Потом они увидели меня. Должно быть, мой вид поразил их — они еще больше притихли. Только любитель шалостей, не сводивший глаз с моей подруги, что-то шепнул шефу.

— Доложи им, — сказал я.

И она как настоящий ученый, за десять минут сделала им доклад о нашей работе и показала уголек, который никак не хотел остывать.

Этот уголек удивил всех, особенно шефа. 0н первым торжественно подошел пожать мою руку. И все мои товарищи зашумели и наперебой бросились ко мне, схватили мои ослабевшие руки и стали их трясти, — и я почувствовал, что сердце мое вот-вот сдвинется с места.

— Сегодня же мы включаемся в работу, — сказал шеф. — Всей лабораторией!

С этого дня в моей комнате стали дежурить днем и ночью два наших сотрудника, и, кроме того, каждый день из лаборатории по телефону передавали нам сводки, — дело быстро двинулось вперед.

В холодном декабре в присутствии нашего шефа моя подруга открыла второй свинцовый колпачок.

— Опять ошибка, — тихо сказала она шефу. — Здесь еще хуже — уголек совсем черный.

Но я услышал их.

— И эта ошибка учтена, — Я еле двигал губами. — Продолжайте работу. Быстрее!

У меня был изощренный слух.
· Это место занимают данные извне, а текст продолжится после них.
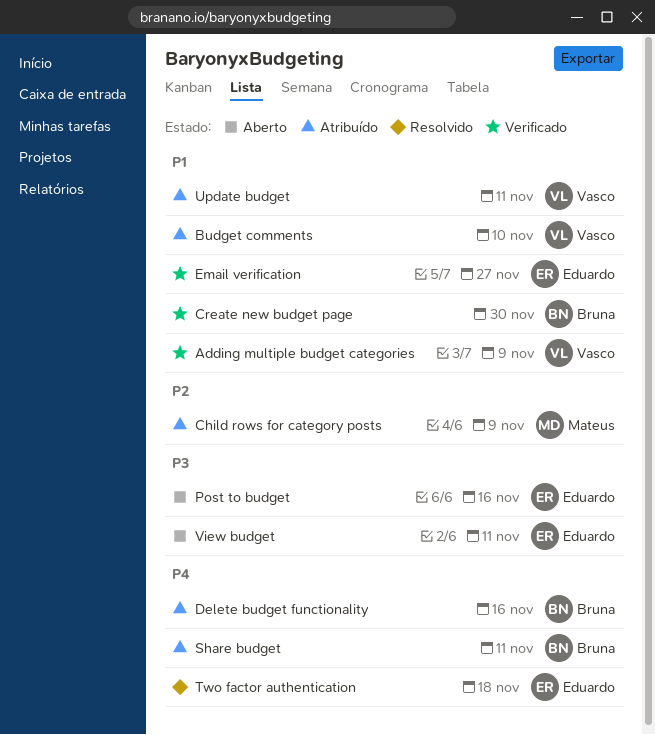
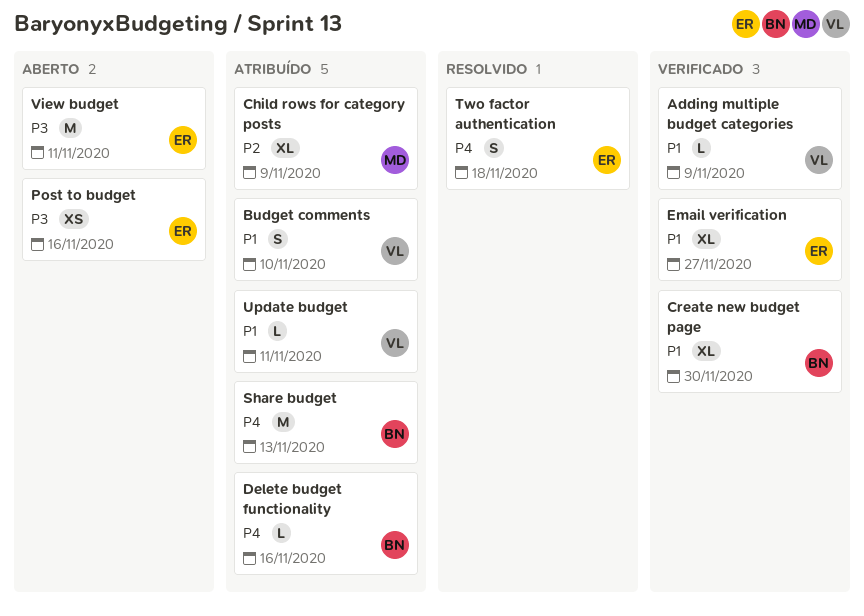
Share budget, due: Nov 11 -> Nov 13

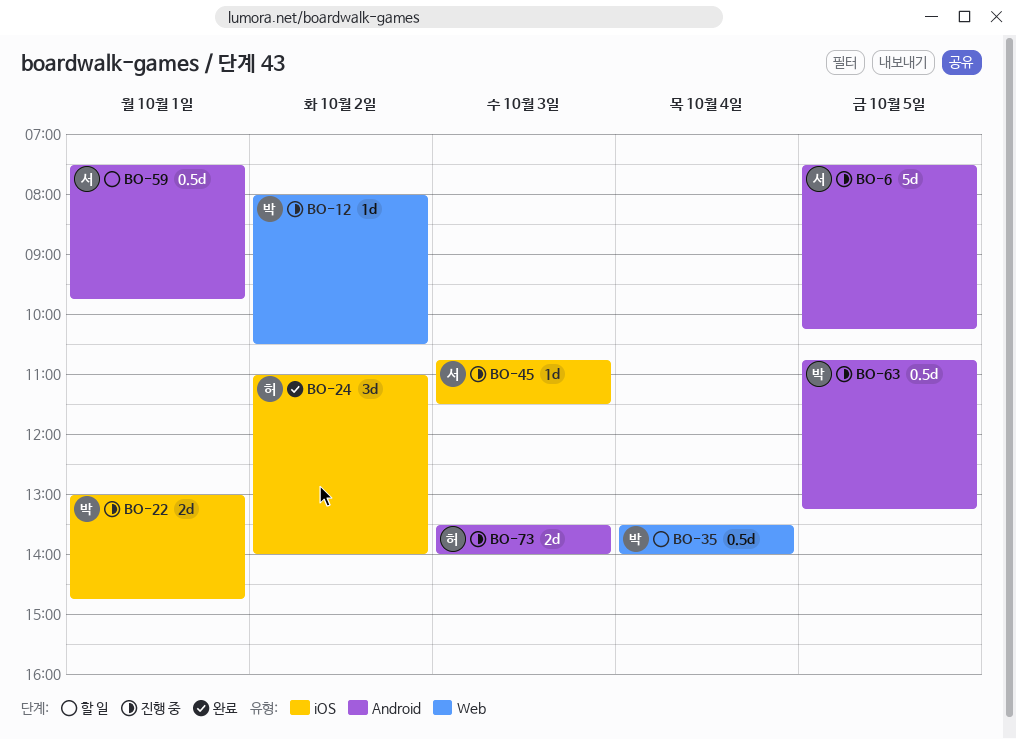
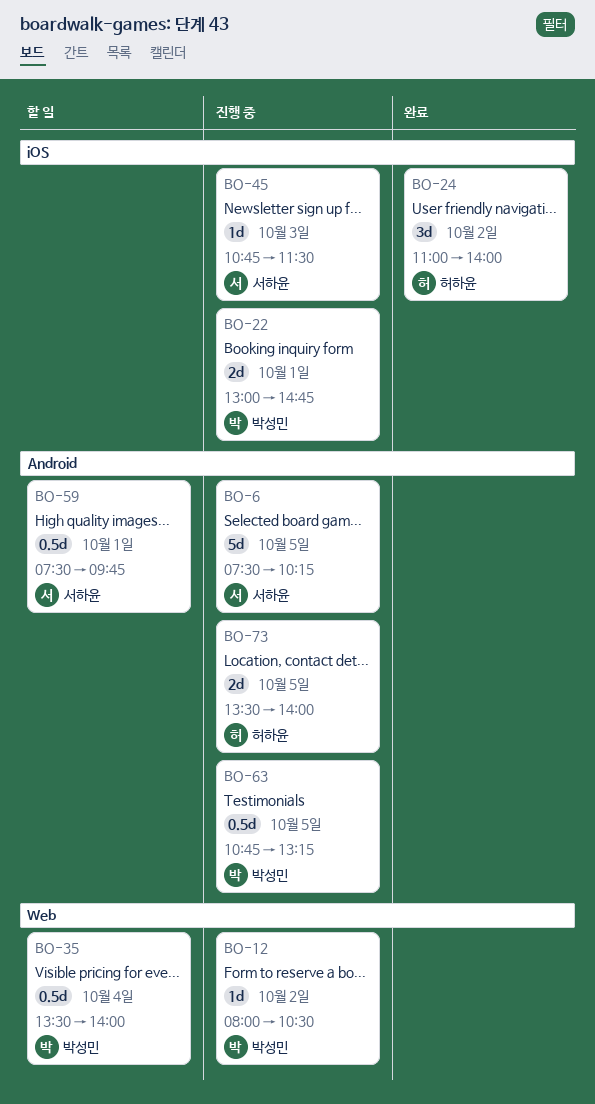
BO-73, day: Oct 3 -> Oct 5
Я услышал, как шеф, прикрыв рот рукой, шепнул:

— Третья ошибка убьет его… — И добавил громко: — Гм… Я полагаю, лучше будет увезти третью установку к нам в лабораторию. Там мы быстрее и точнее проведем опыт.

— Доверяю, — сказал я.

И вот мы остались одни с моей женой в тихой пустой комнате. Мы вдвоем — и еще сова, которая в один из дней ухитрилась через форточку протиснуться к нам и теперь дремала на подоконнике или бродила под столом, постукивая клювом по полу. Жена — она действительно заслужила это имя — сидела около меня, и мы тихо вспоминали нашу короткую молодость.

На третий или четвертый день я почувствовал себя хуже и попросил:

— Открой окно.

— Милый, на дворе мороз. Нужно ли?

— Открой, открой, — шепнул я. Жена подошла к окну.

— Что это? В декабре — весна! Слышишь? На улице тает, и муха проснулась, бьется в стекло!

— Открой!..

Она открыла сначала форточку, а потом распахнула и все окно — и вместе с весенним теплым ветром в комнату ворвалась необыкновенно приятная далекая музыка. Она струилась над городом, то затихая, то разливаясь мощной волной. Я слушал ее и не знал, что это играют телефонные провода, разнося по всему миру весть о победе человека над холодом и темнотой. Время от времени к этой музыке присоединялся торжественный, уходящий вдаль звон — это самолеты летели над городом с драгоценным грузом, они везли первую весну на темный материк. Но я этого не знал, мне было очень тяжело, я совсем ослабел, прислушивался, не идут ли товарищи с доброй вестью. И еще меня пугала сова: она в странном возбуждении ходила около моей постели, встряхиваясь, резко взмахивая крыльями. Нет ничего тяжелее расставания с жизнью, если ты не довел до конца нужное людям и зависящее от тебя дело!

Потом меня потянуло ко сну. Где-то гудела лестница, хлопали двери, шаркали поспешные шаги. Но я этого не слышал. Я услышал только голос доктора, моего школьного товарища:

— Еще жив!

Он сел у моего изголовья и дрожащими руками стал развинчивать свинцовый патрон.